O que se pede: Extraia sem nenhuma alteração o trecho da listagem que vai do início até a linha que contém "(Не) увлекайтесь", incluindo as duas pontas.

[Conteúdo transcrito das páginas]

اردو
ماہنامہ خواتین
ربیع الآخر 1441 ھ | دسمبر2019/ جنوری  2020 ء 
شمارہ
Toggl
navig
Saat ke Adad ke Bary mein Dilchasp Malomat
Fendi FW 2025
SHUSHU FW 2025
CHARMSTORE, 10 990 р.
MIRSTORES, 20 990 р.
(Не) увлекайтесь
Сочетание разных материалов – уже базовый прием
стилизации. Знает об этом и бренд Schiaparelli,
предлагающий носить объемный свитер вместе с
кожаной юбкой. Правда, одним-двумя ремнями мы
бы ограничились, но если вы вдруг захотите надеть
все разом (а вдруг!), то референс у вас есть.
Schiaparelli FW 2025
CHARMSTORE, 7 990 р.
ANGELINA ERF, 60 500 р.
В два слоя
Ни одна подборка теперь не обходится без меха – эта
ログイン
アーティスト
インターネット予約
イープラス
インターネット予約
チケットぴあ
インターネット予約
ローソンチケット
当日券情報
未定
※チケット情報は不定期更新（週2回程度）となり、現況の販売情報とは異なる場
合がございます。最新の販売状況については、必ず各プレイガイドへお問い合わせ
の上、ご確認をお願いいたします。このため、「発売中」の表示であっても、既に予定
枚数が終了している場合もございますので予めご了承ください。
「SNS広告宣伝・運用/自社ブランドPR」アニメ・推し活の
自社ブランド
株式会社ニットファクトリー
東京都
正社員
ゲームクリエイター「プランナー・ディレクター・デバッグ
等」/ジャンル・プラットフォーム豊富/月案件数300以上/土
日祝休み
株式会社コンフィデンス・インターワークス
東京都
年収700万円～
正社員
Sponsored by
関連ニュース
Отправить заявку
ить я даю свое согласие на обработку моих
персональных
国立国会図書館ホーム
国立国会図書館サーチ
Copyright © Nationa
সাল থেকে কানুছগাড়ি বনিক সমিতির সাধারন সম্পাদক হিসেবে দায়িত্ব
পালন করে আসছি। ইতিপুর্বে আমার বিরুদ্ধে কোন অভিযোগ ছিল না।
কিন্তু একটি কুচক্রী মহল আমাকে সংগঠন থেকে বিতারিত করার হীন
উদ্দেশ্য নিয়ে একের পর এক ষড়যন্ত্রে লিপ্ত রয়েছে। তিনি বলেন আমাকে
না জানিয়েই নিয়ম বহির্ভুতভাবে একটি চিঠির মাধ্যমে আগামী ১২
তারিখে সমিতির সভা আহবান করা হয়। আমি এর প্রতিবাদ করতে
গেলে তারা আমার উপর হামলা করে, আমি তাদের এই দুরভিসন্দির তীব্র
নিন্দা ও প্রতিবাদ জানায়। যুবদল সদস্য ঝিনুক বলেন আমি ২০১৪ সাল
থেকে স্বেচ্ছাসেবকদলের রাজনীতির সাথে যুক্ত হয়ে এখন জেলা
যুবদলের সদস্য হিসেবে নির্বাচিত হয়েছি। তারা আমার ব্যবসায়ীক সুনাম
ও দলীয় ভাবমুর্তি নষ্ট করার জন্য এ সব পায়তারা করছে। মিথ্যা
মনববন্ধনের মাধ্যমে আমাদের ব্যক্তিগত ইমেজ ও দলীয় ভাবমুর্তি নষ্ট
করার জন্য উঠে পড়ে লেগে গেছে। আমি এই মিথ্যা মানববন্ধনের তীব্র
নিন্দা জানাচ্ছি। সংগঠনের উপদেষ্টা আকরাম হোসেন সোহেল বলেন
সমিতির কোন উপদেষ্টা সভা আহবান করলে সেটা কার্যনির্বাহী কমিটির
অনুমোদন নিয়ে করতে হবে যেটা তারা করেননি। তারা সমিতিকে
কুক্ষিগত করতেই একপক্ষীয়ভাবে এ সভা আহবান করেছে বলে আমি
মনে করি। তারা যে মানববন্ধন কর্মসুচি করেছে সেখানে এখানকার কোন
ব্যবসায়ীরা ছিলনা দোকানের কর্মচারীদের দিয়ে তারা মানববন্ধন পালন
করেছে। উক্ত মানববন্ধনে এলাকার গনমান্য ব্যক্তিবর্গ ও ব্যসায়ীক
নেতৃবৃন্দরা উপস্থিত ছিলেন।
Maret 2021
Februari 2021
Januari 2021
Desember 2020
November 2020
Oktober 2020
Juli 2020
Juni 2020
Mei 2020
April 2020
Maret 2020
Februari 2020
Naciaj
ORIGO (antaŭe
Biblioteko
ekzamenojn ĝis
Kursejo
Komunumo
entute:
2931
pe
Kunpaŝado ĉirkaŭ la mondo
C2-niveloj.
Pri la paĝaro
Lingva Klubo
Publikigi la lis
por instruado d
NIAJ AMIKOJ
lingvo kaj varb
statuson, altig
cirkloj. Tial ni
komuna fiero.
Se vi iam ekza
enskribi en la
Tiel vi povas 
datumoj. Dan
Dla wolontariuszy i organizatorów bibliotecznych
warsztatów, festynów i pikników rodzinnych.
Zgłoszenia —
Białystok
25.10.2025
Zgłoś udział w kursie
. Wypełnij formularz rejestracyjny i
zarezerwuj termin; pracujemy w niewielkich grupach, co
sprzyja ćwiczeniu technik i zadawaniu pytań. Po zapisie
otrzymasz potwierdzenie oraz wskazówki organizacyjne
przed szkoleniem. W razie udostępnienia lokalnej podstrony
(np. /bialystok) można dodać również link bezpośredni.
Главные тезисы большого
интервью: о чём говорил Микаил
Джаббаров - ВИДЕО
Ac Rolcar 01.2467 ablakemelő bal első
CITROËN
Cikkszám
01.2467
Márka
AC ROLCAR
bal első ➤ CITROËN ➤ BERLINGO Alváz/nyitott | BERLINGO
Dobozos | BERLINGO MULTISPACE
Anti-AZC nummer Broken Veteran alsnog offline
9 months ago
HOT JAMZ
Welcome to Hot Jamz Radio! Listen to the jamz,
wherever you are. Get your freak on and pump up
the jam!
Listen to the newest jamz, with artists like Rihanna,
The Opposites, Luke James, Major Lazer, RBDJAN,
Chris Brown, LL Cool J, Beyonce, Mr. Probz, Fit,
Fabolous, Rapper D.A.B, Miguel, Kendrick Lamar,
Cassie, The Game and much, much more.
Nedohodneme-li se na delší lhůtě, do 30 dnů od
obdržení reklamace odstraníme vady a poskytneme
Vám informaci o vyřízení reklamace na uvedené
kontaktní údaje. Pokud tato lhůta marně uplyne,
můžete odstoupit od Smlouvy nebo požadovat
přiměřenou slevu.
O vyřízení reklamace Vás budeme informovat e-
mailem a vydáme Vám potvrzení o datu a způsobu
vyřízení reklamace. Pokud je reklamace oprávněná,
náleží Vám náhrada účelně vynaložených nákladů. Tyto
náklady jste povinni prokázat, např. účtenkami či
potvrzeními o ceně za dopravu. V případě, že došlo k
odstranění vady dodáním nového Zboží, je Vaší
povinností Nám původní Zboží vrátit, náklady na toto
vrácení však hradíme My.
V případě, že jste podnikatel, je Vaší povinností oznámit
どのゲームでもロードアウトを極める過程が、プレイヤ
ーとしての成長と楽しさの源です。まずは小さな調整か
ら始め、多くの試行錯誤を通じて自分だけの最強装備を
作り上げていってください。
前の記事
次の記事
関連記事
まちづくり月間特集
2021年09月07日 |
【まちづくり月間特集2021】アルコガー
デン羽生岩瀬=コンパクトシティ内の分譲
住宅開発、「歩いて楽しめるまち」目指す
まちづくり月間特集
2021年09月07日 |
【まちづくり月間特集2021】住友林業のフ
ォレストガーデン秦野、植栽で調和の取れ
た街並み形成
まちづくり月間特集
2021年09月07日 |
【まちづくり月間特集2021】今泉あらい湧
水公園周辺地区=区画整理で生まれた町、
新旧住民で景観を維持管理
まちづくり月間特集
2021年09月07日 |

Resposta do exercício:
اردو
ماہنامہ خواتین
ربیع الآخر 1441 ھ | دسمبر2019/ جنوری  2020 ء 
شمارہ
Toggl
navig
Saat ke Adad ke Bary mein Dilchasp Malomat
Fendi FW 2025
SHUSHU FW 2025
CHARMSTORE, 10 990 р.
MIRSTORES, 20 990 р.
(Не) увлекайтесь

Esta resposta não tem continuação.